Comme à travers un prisme de glace, le mur forme des images nettes. Ces images tournent et à chaque tour une autre image liée à la précédente se forme. Le premier tour formait un bébé dans une couverture à la manière des illustrations médiévales. Puis les parents sont représentés, abattus par ce qui arrive par la suite. On revoit le bébé, aux côtés d’une divinité en tête de taureau, défenses d’éléphant, et stoïque. Il semblait que les parents offraient le bébé à cette divinité. Mais la divinité se transforme, sors peu à peu du mur pour se mettre tout autour de moi et forme une carapace transparente suivant les lignes de mon corps. Je suis alors extasié par ces visions et sensations qui en découlent.

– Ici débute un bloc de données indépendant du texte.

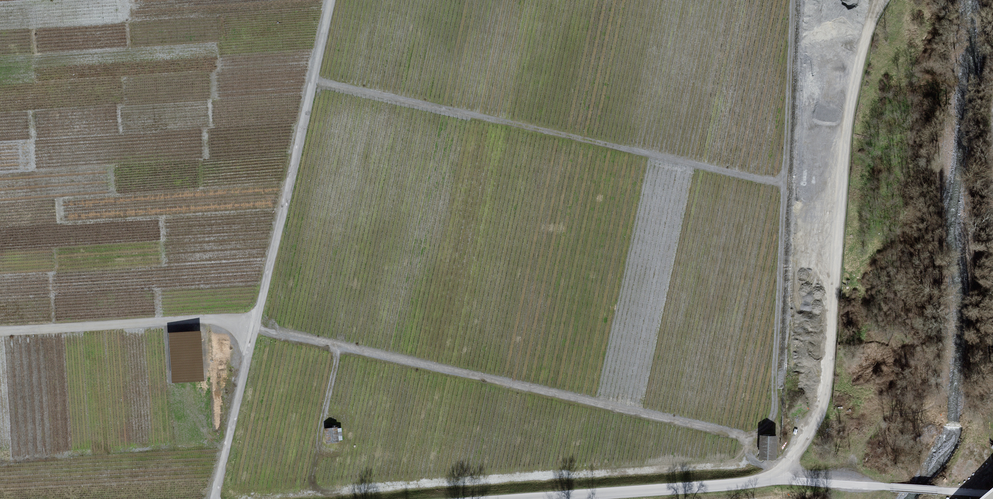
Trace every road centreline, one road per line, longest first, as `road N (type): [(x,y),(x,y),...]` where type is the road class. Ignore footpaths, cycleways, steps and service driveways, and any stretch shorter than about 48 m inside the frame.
road 1 (track): [(244,498),(747,463),(745,440)]
road 2 (track): [(215,498),(332,0)]
road 3 (track): [(256,328),(745,440)]
road 4 (track): [(313,83),(787,186)]
road 5 (track): [(792,0),(774,422),(745,440)]
road 6 (track): [(0,331),(258,317)]
road 7 (unclassified): [(776,479),(519,498)]
road 8 (track): [(307,494),(339,348)]

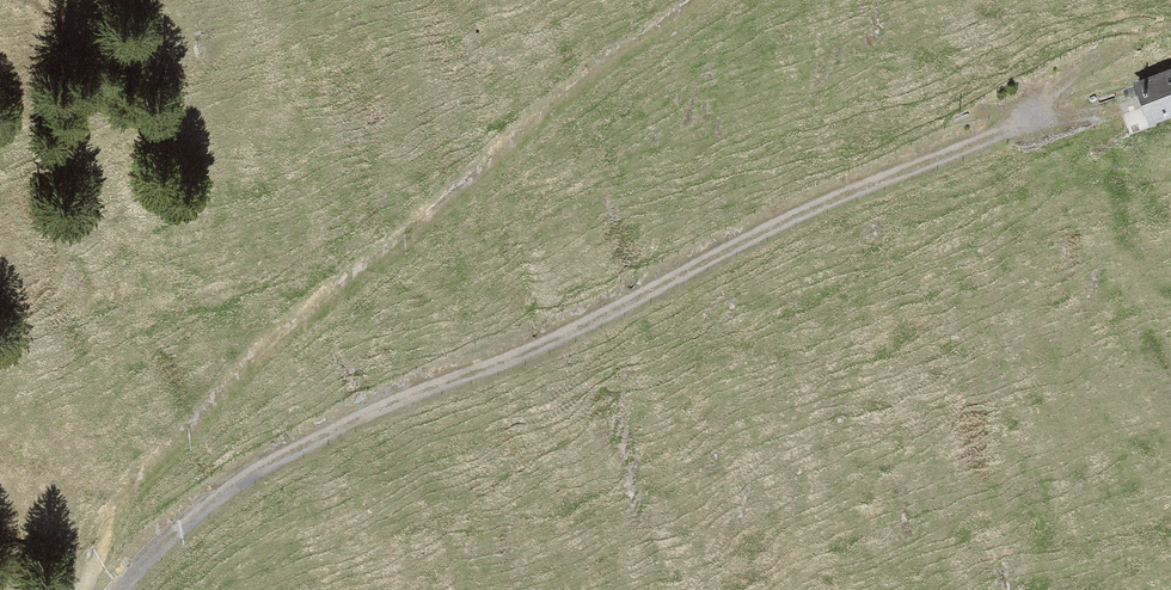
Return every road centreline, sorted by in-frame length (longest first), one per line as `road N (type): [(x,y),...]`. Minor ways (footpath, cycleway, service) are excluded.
road 1 (track): [(122,589),(303,445),(1060,124)]
road 2 (track): [(113,589),(164,502),(422,236),(735,0)]

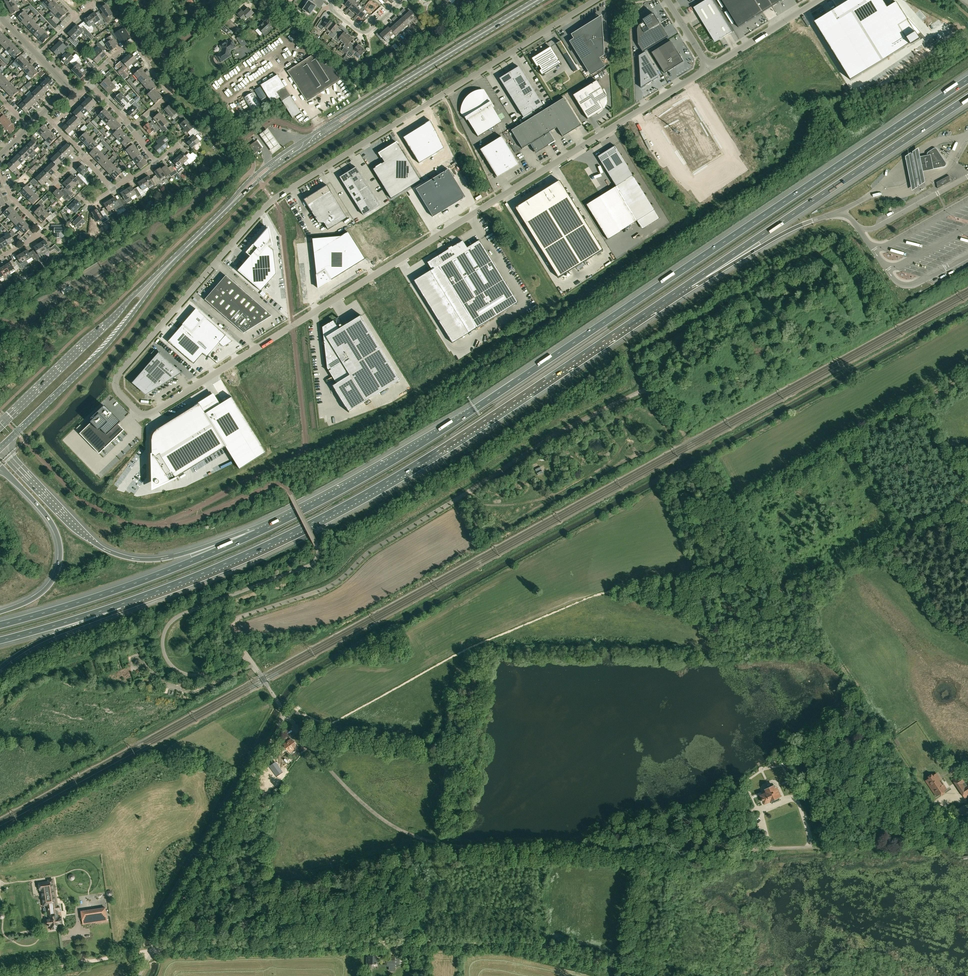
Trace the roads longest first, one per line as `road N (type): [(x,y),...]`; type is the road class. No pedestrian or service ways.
road 1 (unclassified): [(596,0),(274,200),(120,373),(119,392),(137,413),(152,413),(709,68)]
road 2 (unclassified): [(139,975),(283,717),(232,631),(234,619),(327,588),(368,553),(650,386),(685,436)]
road 3 (motorway): [(967,77),(471,412),(258,532)]
road 4 (motorway): [(122,604),(262,548),(366,494),(688,284)]
road 5 (track): [(487,640),(331,724),(283,717),(354,795),(409,834),(461,843),(654,842)]
road 6 (track): [(155,949),(516,942),(651,975)]
road 7 (motorway): [(688,284),(967,99)]
road 8 (secondary): [(275,163),(538,0)]
road 9 (motorway): [(258,532),(156,559),(114,553),(81,532),(2,449)]
road 10 (track): [(487,640),(626,586),(725,580),(771,567)]
road 11 (track): [(787,591),(950,837)]
road 12 (motorway): [(258,532),(136,583),(0,625)]
road 13 (secondary): [(2,449),(105,348),(169,264)]
road 14 (secondary): [(169,264),(0,425)]
road 15 (track): [(967,498),(787,591),(771,567)]
road 16 (track): [(765,810),(768,848),(950,837)]
road 17 (track): [(732,508),(921,401)]
road 18 (motorway): [(0,466),(47,516),(60,545),(50,584),(0,612)]
road 19 (residential): [(132,127),(171,94),(133,43),(91,86)]
road 20 (track): [(470,808),(487,640)]
road 21 (track): [(12,975),(153,952)]
road 22 (motorway): [(688,284),(812,220)]
road 23 (motorway): [(0,668),(122,604)]
road 24 (track): [(700,458),(771,567)]
road 25 (unclassified): [(709,68),(819,0)]
road 26 (motorway): [(0,641),(122,604)]
road 27 (residential): [(0,258),(41,233),(10,196),(0,167)]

Fratello, me rejoins dans le lit, j’essaye de lui expliquer ce que je vis mais impossible d’enchaîner les syllabes, donc il ne comprend absolument pas ce que je dis. Par contre, ça fait rire Fratello ma tentative. On part alors en fou rire par ce qu’on fait, c’est à dire rien de spécial. Mais les hallucinations ne sont pas diminuées et de nouvelles perspectives se forment. Ce que je vois ne disparaît pas de mon champ de vison quand je détourne le regard, et les anciens stimuli s’impriment par rapport aux actuels. Par exemple je regarde par la fenêtre puis le radiateur et la fenêtre se transpose au radiateur, ou encore regarder Fratello et son image s’imprime sur le mur. Une phrase alors m’apparaît « putain j’ai vraiment du mal à imprimer les choses ».
Les effets commencent (enfin) à se dissiper progressivement, et Fratello met sur YouTube un YTP où les scènes s’enchaînent toujours de plus en plus drôle où je me dis « mais ça ne se termine jamais ! ». Fratello propose ensuite des vidéos de MisterV où je ressens la même sensation.
Il était temps de partir, on range grossièrement l’appartement, Fratello part aux toilettes mais laisse un son sur l’enceinte et je me sens manifestement bien, je reste débordé mais ça reste relativement gérable. Fratello partait dans une autre soirée, je le raccompagne où la communication est bien plus simple puis je me mets en route pour chez moi avec mon casque. Je me sentais à la fois comme un chat où je baillais très fort suivi d’une mastication pour appuyer sur la détente ; mais à la fois comme un mondain découvrant le monde. Je me souviens de mes regards de fascination mêlé à l’incompréhension mais ça ne me dérangeais pas, au contraire.
Finalement, une fois rentré chez moi je me couche sans broncher réfléchissant à cette soirée et ma vie en général me revient. Mon découvert, mes problèmes d’argent et ma démission, et me dis que ce n’était pas si important. Je réfléchis à ce qui l’est. Je me rappelle de mon premier séjour à la ferme en particulier. Ce qui rend ce séjour important est l’implication que je mettais, des voisins que l’on voyait souvent qui nous aidaient et réciproquement. Par extension, ce qui m’est cher est ce qui est fait de chair, ce qui nous fait le plus vivre, ce qui procure le plus d’émotion et qu’il faut se concentrer sur ça en particulier. Je m’endors avec ces pensées où les dernières images étaient des feux d’artifice, succédé de bâtiments esthétiques.